(Page images and extracted text)
"""

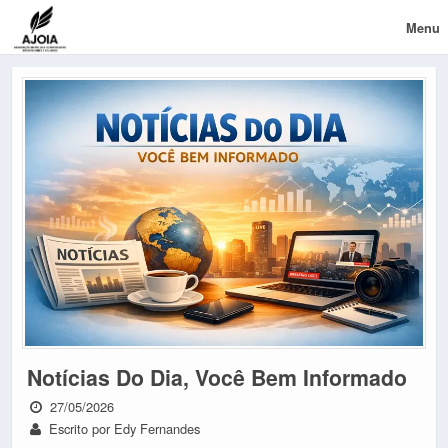
Menu
Notícias Do Dia, Você Bem Informado
27/05/2026
Escrito por Edy Fernandes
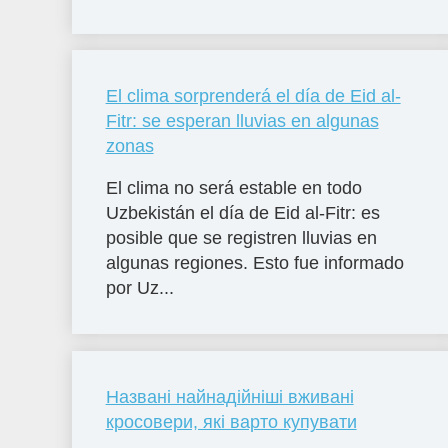
El clima sorprenderá el día de Eid al-
Fitr: se esperan lluvias en algunas
zonas
El clima no será estable en todo
Uzbekistán el día de Eid al-Fitr: es
posible que se registren lluvias en
algunas regiones. Esto fue informado
por Uz...
Названі найнадійніші вживані
кросовери, які варто купувати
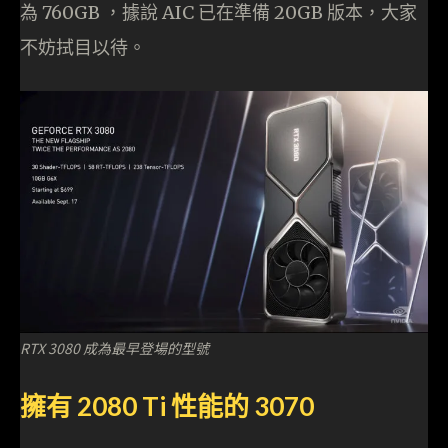
為 760GB ，據說 AIC 已在準備 20GB 版本，大家
不妨拭目以待。
RTX 3080 成為最早登場的型號
擁有 2080 Ti 性能的 3070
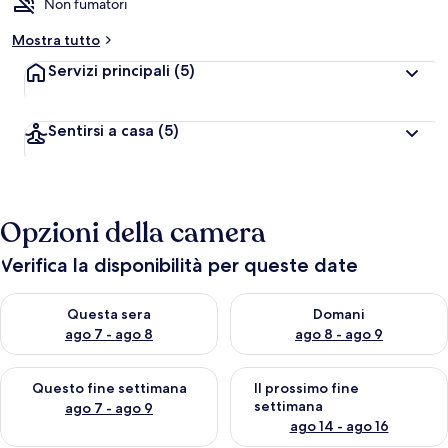
Non fumatori
Mostra tutto
Servizi principali
(5)
Sentirsi a casa
(5)
Opzioni della camera
Verifica la disponibilità per queste date
Verifica la disponibilità per questa sera, ago 7 - ago 8
Verifica la disponibilità per d
Questa sera
Domani
ago 7 - ago 8
ago 8 - ago 9
Verifica la disponibilità per questo fine settimana, ago 7 - ago
Verifica la disponibilità per il
Questo fine settimana
Il prossimo fine
settimana
ago 7 - ago 9
ago 14 - ago 16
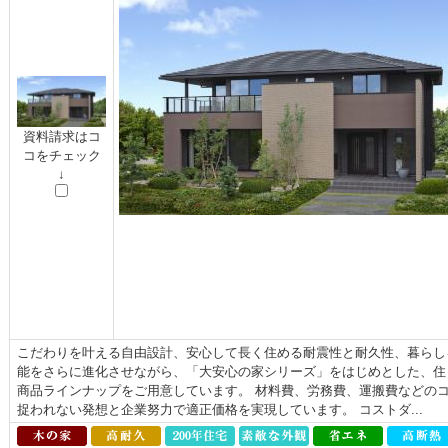
資料請求はコ
コをチェック
↓
こだわりを叶える自由設計、安心して長く住める耐震性と耐久性、暮らし
能をさらに進化させながら、「大安心の家シリーズ」をはじめとした、住ま
商品ラインナップをご用意しています。 材料費、労務費、運搬費などの
捉われない発想と企業努力で適正価格を実現しています。 コストダ...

"""

JOB ▸ List each line in the data that contains the string "fine".

COMPLETED EXERCISE ▸
Verifica la disponibilità per questo fine settimana, ago 7 - ago
Questo fine settimana
Il prossimo fine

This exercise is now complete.